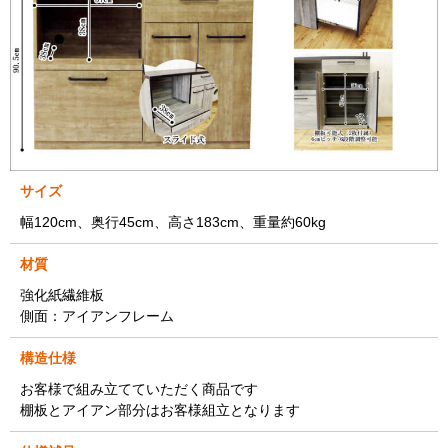
サイズ
幅120cm、奥行45cm、高さ183cm、重量約60kg
材質
強化紙繊維板
側面：アイアンフレーム
構造仕様
お客様で組み立てていただく商品です
棚板とアイアン部分はお客様組立となります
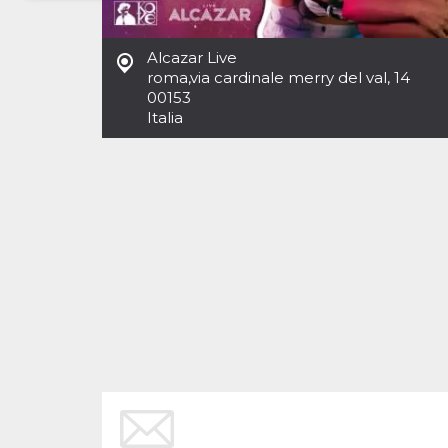
Necessari
Marketing
Alcazar Live
I cookie strettamente necessari o tecnici sono
roma
,
via cardinale merry del val, 14
indispensabili al funzionamento del sito. I
00153
servizi qui presenti non potranno funzionare
Italia
senza.
Provider /
Nome
Scadenza
Descrizione
Dominio
cf_clearance
1 anno
Clearance
Cloudflare,
Cookie from
Inc.
CloudFlare
.oooh.events
stores the proof
of challenge
passed. It is
used to no
longer issue a
captcha or
jschallenge
challenge if
present. It is
required to
reach origin
server.
wordpress_test_cookie
Sessione
Cookie di
Automattic
Wordpress,
Inc.
verifica che il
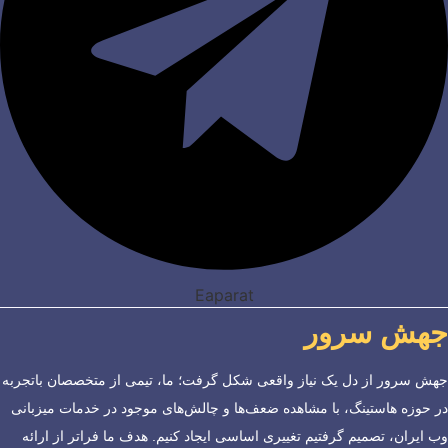
Eaparat
جهش سرور
جهش سرور از دل یک نیاز واقعی شکل گرفت؛ ما، تیمی از متخصصان باتجربه
در حوزه هاستینگ، با مشاهده ضعف‌ها و چالش‌های موجود در خدمات میزبانی
وب ایران، تصمیم گرفتیم تغییری اساسی ایجاد کنیم. هدف ما فراتر از ارائه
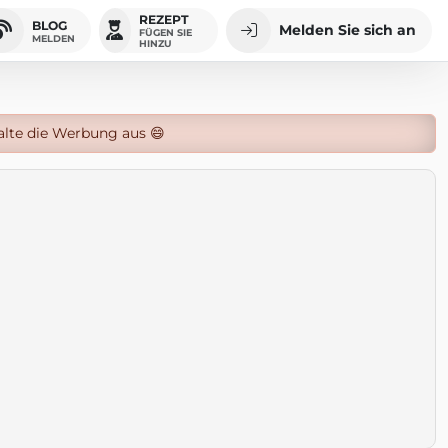
REZEPT
BLOG
Melden Sie sich an
FÜGEN SIE
MELDEN
HINZU
alte die Werbung aus 😄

..........

> **Exercise prompt**
Please quote all of the text in the material above word for word, leaving the pictures out of your answer.

> **Answer box**
サイズ
幅120cm、奥行45cm、高さ183cm、重量約60kg
材質
強化紙繊維板
側面：アイアンフレーム
構造仕様
お客様で組み立てていただく商品です
棚板とアイアン部分はお客様組立となります
Necessari
Marketing
Alcazar Live
I cookie strettamente necessari o tecnici sono
roma
,
via cardinale merry del val, 14
indispensabili al funzionamento del sito. I
00153
servizi qui presenti non potranno funzionare
Italia
senza.
Provider /
Nome
Scadenza
Descrizione
Dominio
cf_clearance
1 anno
Clearance
Cloudflare,
Cookie from
Inc.
CloudFlare
.oooh.events
stores the proof
of challenge
passed. It is
used to no
longer issue a
captcha or
jschallenge
challenge if
present. It is
required to
reach origin
server.
wordpress_test_cookie
Sessione
Cookie di
Automattic
Wordpress,
Inc.
verifica che il
Eaparat
جهش سرور
جهش سرور از دل یک نیاز واقعی شکل گرفت؛ ما، تیمی از متخصصان باتجربه
در حوزه هاستینگ، با مشاهده ضعف‌ها و چالش‌های موجود در خدمات میزبانی
وب ایران، تصمیم گرفتیم تغییری اساسی ایجاد کنیم. هدف ما فراتر از ارائه
REZEPT
BLOG
Melden Sie sich an
FÜGEN SIE
MELDEN
HINZU
alte die Werbung aus 😄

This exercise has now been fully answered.